Talking about cod liver oil for hair recommendations, and the last troubled relationship part in which I explain why I got drunk again and what we've come up to with R.
Cod liver oil for hair
As I told you a few posts back, I've begun taking cod liver oil for hair growth mainly. But before you follow my example I want you to know about one peculiarity of this substance. One of the nastiest side effects of cod liver oil (liquid) is that it can cause indigestion, that's why you should take it during meals. More on this, the meal shouldn't be small, so a sandwich and tea won't do, you should be eating a whole meal (say, soup and main dish) and drink a teaspoon of cod liver oil in the middle of it. I strongly advise you to do it this way, because taking it on an empty stomach is likely to result in quite a disturbing way. Also, there is a risk you end up with said slight indigestion in the first few days of taking cod oil even if you follow the directions. Don't worry, after a couple of days this will go away. To be more precise, I'll tell you in the first day I used the bathroom (BM) 6 times a day, and in the second day 5 times a day, so please note that in the first days of drinking cod liver oil (for hair growth or other purposes) you'd better stay at home and not go far from the bathroom ;)Troubled relationship. Drunk again
By Jove, I can't handle it any longer with R. I quit. I know it's been dozen times I said the same thing but upon my word it's getting unbearable both for me and you. This troubled relationship series make me feel the worst wreck in the world as I can turn this blog completely into the place where I talk about nothing other than bad events and sad thoughts. All my blogs sooner or later tend to become such and I leave one after another, starting new ones only to give them the same ending. My LJ's been somehow abandoned for the same reason, I saw I was feeding my Flist with moody posts, there seemed to be no light sunny entries and therefore I decided to spare poor people from my constant flood. For Blogger, I don't want no such outcome thus I stop said troubled relationship sequence until it totally ruins me. I hope you understand.
What made me make this resolution? Easy. After yesterday's fight (and it was a real fight) with R. when I got so infuriated I couldn't control my temper he stated he lost any desire to go on so he'd weighed the decision and added it was over between us. I'd gotten drunk earlier and thought this condition would help me shed a tear but nothing would come out of my eyes however I tried. Damn.When things with R. seemingly got better (half a year ago, the time after UTIs) I stopped drinking, believing full sobriety would bring me more happiness, and it did, and I was so glad I didn't need booze anymore to live life to the max. But gradually relationship with him began to fall apart and return to the state it had been before, and I began to near-hate him again (read all my troubled relationship posts), and as spring came I gave in to alcohol influence again, overwhelmed with desire to cling to cheap cocktails. Date after date, not to see R's face, I got drunk thinking blurred vision and gaps in memory would feel good.

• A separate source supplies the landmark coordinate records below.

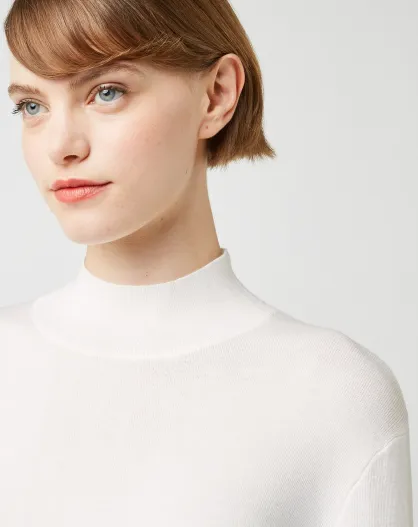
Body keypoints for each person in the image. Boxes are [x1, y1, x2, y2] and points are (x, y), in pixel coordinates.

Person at [0, 0, 413, 525]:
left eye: (107, 92)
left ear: (216, 95)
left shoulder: (337, 394)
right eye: (31, 106)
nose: (61, 146)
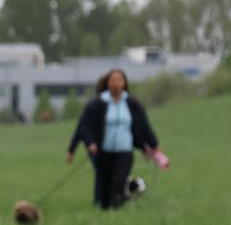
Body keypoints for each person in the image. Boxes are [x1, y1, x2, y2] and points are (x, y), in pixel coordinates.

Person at [69, 69, 162, 210]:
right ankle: (104, 206)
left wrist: (153, 145)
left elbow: (143, 125)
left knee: (118, 181)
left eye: (120, 80)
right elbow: (85, 126)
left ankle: (116, 208)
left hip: (124, 150)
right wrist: (89, 143)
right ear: (108, 83)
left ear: (124, 83)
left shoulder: (131, 103)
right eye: (113, 80)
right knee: (105, 184)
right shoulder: (98, 104)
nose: (116, 83)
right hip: (103, 151)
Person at [67, 73, 110, 205]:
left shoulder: (122, 104)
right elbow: (82, 128)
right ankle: (99, 202)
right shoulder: (93, 106)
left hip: (116, 146)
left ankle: (111, 201)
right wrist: (72, 150)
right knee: (101, 173)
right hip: (96, 147)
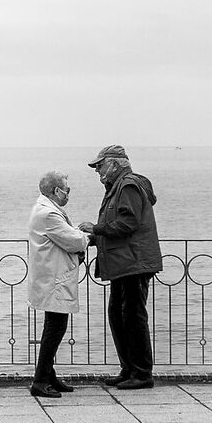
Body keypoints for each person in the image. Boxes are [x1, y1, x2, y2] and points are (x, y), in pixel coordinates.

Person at [83, 144, 161, 390]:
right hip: (123, 263)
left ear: (115, 164)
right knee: (119, 315)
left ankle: (141, 373)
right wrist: (91, 238)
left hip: (133, 262)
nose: (97, 171)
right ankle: (129, 369)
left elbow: (127, 224)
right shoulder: (117, 187)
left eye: (100, 165)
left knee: (133, 317)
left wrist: (94, 230)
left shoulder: (127, 186)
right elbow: (116, 225)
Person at [24, 171, 89, 398]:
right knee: (55, 329)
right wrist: (88, 235)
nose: (68, 194)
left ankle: (48, 375)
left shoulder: (46, 210)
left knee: (53, 326)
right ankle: (40, 380)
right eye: (67, 190)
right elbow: (73, 240)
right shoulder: (49, 214)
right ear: (56, 191)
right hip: (54, 279)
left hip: (52, 277)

Yesterday it was raining heavily and the sadness inside wanted to find a way out. I went outside, and strolled in the downpour with canned liquor, standing under the roofs of porches, taking gulp after gulp, feeling upset and hating R. for (again) messing up the date (he was supposed to come to eat my self-baked muffins by 2 ad was late for already 4 hours), watching the water from the sky, and that's how I ended up filled with 3 cheap boozes which roughly got me drunk, and yet thanks to it I can barely remember all the bad from that date. I don't drink because it makes me happy - I have to drink as it erases my memory and helps not see R's face. I don't want to drink, I am forced to.

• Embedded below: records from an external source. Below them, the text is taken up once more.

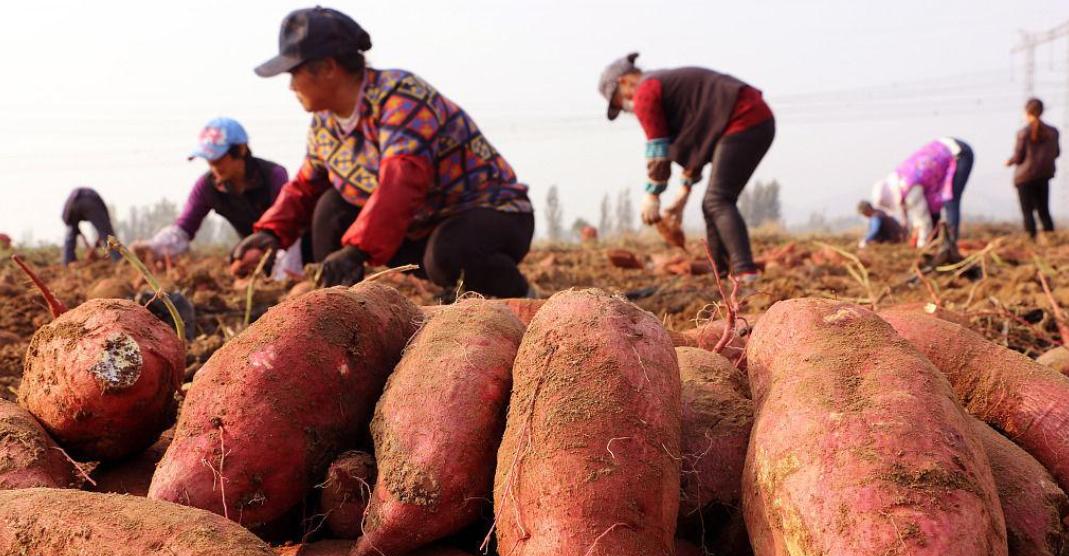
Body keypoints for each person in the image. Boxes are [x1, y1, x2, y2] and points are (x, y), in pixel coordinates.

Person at [234, 7, 535, 297]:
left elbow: (403, 180)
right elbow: (305, 186)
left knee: (447, 256)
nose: (290, 87)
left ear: (327, 68)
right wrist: (270, 233)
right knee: (332, 205)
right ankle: (338, 305)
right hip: (419, 227)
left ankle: (519, 294)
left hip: (491, 215)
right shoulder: (325, 123)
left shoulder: (400, 96)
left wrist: (357, 249)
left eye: (294, 73)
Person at [598, 53, 774, 278]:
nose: (627, 108)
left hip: (745, 118)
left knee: (718, 200)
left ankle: (744, 272)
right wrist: (682, 195)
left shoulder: (645, 92)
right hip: (752, 118)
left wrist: (652, 195)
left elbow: (658, 149)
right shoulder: (662, 86)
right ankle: (720, 273)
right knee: (712, 203)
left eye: (621, 102)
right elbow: (697, 143)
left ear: (624, 82)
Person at [133, 118, 302, 278]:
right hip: (250, 254)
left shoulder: (273, 175)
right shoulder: (207, 186)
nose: (213, 167)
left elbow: (288, 225)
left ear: (241, 150)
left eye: (218, 160)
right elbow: (183, 229)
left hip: (289, 249)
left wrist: (278, 266)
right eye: (209, 161)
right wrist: (153, 247)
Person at [871, 138, 973, 254]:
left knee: (950, 200)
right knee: (933, 208)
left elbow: (924, 221)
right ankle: (940, 242)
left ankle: (950, 246)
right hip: (947, 148)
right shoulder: (901, 178)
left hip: (958, 153)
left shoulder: (909, 189)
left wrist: (922, 247)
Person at [1006, 97, 1060, 241]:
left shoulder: (1023, 133)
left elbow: (1018, 157)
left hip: (1025, 177)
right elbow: (1056, 153)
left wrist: (1009, 162)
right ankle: (1051, 240)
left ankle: (1031, 241)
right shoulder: (1053, 132)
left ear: (1027, 112)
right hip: (1044, 175)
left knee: (1027, 212)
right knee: (1044, 210)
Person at [61, 187, 119, 266]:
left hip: (73, 205)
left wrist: (92, 244)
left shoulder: (69, 206)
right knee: (107, 233)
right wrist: (95, 243)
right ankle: (118, 258)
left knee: (71, 233)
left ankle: (68, 262)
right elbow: (105, 228)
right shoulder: (99, 206)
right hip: (90, 201)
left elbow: (69, 223)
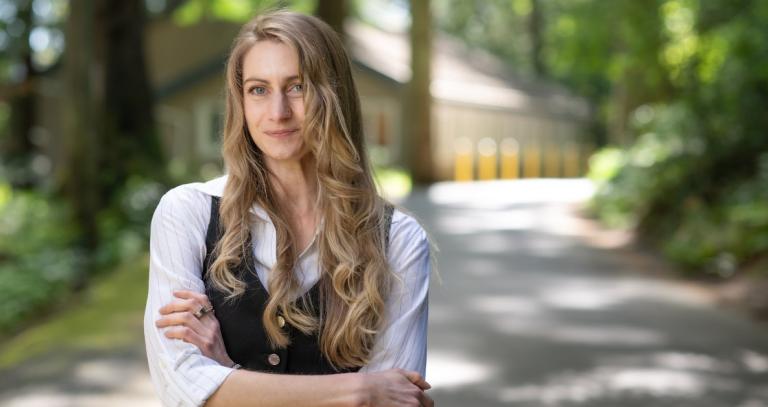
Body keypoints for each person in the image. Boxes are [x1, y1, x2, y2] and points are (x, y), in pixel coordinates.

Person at [143, 10, 433, 407]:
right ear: (240, 103)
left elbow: (398, 402)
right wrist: (361, 390)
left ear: (333, 95)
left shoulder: (399, 240)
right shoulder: (186, 213)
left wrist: (228, 373)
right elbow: (180, 390)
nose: (277, 112)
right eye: (258, 90)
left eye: (296, 87)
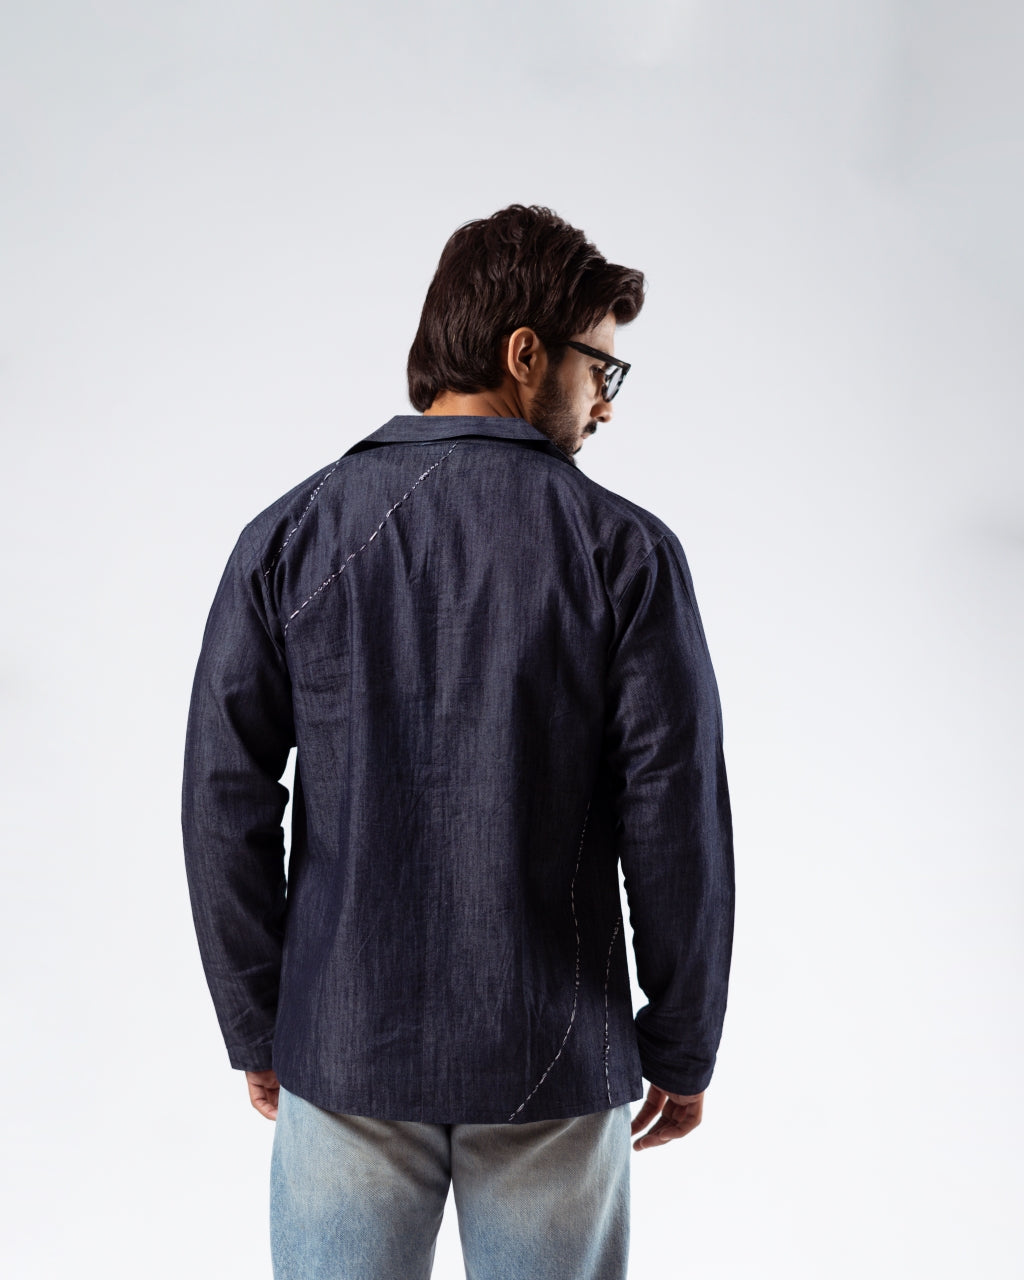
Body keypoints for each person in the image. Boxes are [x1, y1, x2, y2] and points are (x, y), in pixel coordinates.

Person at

So when R. finally showed up I didn't even conceal my disgust. Yes we drank tea together and he tasted my cupcakes but soon he felt he was far from a welcomed guest there. I went low to the point of offencing him with rude words, and bit and scratched and hit him - so frenzied I felt, until he couldn't take it anymore and said he better be off.
I asked how about the promised marriage to which he replied he didn't want it, he'd been self-deceiving, believing something might grow out of me, I would reconsider my behavior, change my character but so as all remained the same he saw no point in waiting further and wanted no talks about marriage from then on. Means he's been thinking over if he should take me to Spain with him and decided not to as my presence by his side would be a nuisance. R. also asked to look him in the eye but I didn't, and asked me a question I don't remember (since I got drunk and lost the ability to memorize things), he stood up and left afterwards.

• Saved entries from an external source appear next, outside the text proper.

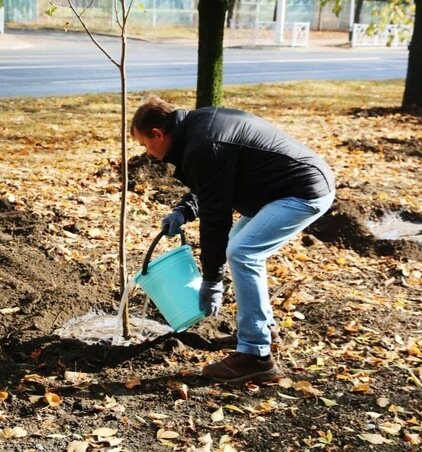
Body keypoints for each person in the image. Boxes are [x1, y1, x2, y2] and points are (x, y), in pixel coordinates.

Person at [130, 96, 335, 383]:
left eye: (144, 144)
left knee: (242, 252)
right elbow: (214, 183)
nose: (147, 153)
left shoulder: (203, 143)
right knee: (241, 247)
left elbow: (216, 217)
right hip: (283, 189)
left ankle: (255, 356)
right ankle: (263, 330)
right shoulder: (197, 131)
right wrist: (185, 210)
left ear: (158, 134)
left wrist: (212, 280)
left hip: (302, 190)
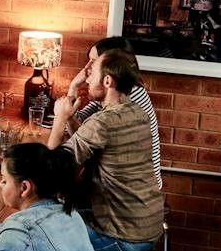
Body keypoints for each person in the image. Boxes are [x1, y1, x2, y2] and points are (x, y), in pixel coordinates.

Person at [47, 49, 164, 251]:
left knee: (40, 237)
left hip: (122, 238)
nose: (88, 77)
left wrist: (60, 119)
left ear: (107, 81)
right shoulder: (138, 114)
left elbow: (50, 167)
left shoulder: (103, 122)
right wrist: (72, 119)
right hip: (147, 230)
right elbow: (91, 143)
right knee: (57, 217)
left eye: (92, 71)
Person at [64, 36, 163, 190]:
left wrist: (72, 92)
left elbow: (78, 136)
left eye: (94, 62)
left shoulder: (129, 95)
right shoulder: (113, 92)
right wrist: (73, 89)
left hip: (131, 192)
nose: (87, 68)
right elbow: (79, 125)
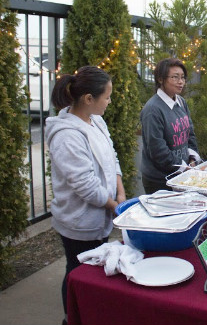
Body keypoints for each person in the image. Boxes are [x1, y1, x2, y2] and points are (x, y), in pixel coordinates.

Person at [45, 66, 126, 322]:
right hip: (78, 221)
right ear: (89, 99)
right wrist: (115, 206)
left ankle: (88, 314)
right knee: (77, 273)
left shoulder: (97, 121)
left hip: (101, 214)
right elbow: (85, 185)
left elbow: (112, 159)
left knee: (92, 275)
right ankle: (71, 317)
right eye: (107, 96)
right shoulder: (67, 136)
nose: (110, 101)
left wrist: (121, 194)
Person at [140, 58, 201, 194]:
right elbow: (157, 150)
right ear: (161, 79)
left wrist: (192, 159)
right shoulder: (153, 109)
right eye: (175, 77)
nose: (181, 82)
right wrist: (183, 167)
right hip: (160, 180)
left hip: (182, 173)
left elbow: (189, 134)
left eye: (183, 78)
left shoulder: (181, 102)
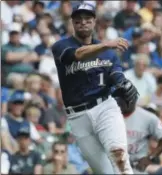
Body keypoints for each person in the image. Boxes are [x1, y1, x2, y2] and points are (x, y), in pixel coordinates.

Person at [51, 2, 139, 174]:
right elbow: (77, 54)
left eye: (87, 19)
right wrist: (106, 44)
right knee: (104, 172)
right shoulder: (61, 46)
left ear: (94, 21)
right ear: (72, 22)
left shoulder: (108, 53)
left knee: (120, 161)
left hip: (105, 108)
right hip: (77, 116)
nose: (83, 22)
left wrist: (122, 83)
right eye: (78, 19)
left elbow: (116, 73)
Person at [116, 97, 162, 174]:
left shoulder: (148, 116)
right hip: (114, 165)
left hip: (136, 166)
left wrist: (150, 158)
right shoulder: (110, 115)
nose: (126, 101)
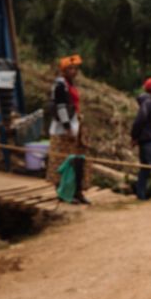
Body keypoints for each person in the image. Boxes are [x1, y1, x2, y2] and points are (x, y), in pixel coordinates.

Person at [47, 54, 90, 204]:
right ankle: (64, 193)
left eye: (75, 68)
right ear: (63, 70)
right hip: (64, 129)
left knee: (79, 160)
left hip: (75, 125)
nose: (74, 71)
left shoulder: (69, 85)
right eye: (70, 68)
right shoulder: (60, 86)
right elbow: (60, 107)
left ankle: (77, 191)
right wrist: (67, 127)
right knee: (63, 162)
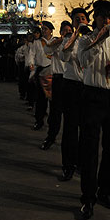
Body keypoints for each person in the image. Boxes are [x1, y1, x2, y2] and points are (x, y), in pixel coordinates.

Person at [76, 0, 110, 220]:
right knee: (89, 149)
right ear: (96, 19)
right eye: (103, 17)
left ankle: (105, 191)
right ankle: (88, 197)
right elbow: (83, 61)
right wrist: (100, 40)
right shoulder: (85, 40)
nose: (107, 21)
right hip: (91, 95)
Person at [59, 6, 91, 181]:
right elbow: (64, 57)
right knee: (70, 128)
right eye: (77, 19)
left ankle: (81, 163)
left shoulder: (93, 37)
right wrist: (74, 35)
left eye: (83, 18)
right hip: (71, 85)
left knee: (86, 129)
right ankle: (68, 165)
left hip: (87, 86)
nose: (80, 21)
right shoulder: (68, 39)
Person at [40, 20, 72, 150]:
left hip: (71, 80)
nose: (67, 33)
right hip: (58, 79)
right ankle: (50, 137)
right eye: (65, 30)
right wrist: (60, 40)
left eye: (69, 31)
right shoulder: (56, 43)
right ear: (60, 32)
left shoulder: (76, 43)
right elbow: (47, 49)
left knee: (70, 114)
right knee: (55, 111)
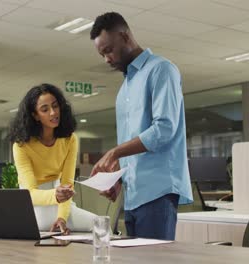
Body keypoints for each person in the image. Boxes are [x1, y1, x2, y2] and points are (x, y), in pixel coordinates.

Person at [89, 12, 193, 240]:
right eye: (102, 54)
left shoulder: (161, 70)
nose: (107, 59)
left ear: (125, 36)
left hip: (158, 191)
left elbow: (164, 130)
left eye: (108, 50)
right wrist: (119, 180)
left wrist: (115, 152)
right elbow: (134, 144)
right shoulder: (125, 89)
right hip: (133, 196)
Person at [9, 83, 96, 235]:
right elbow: (30, 193)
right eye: (45, 109)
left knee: (100, 224)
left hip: (61, 199)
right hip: (34, 203)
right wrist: (56, 195)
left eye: (55, 106)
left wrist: (62, 217)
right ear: (35, 115)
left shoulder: (70, 139)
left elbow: (67, 184)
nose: (53, 112)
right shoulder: (21, 145)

I went to the shower then, thanking god for the incident, for the 'we are done' decision, asking him to give me patience and strength enough to refrain from calling/texting R. I need one week, just 7 days to see if he means it or not. Usually I give up and sms first so the task is very tough.
The horoscope, funny thing, promised me a passion-filled weekend, and hey, turns out true, except the passion means crazy physical activity and rush of rage rather than sexual lust.
I don't quit hoping for a better future, and beautiful proposal, and happy calm married life.
If god gives me a new coil in life, a new love, I will begin posting amazing inspiring things again I'm sure. I will be motivated by the fresh page, changes, emotions.
So yea, stop to the troubled relationship parts. Out of sight out of mind.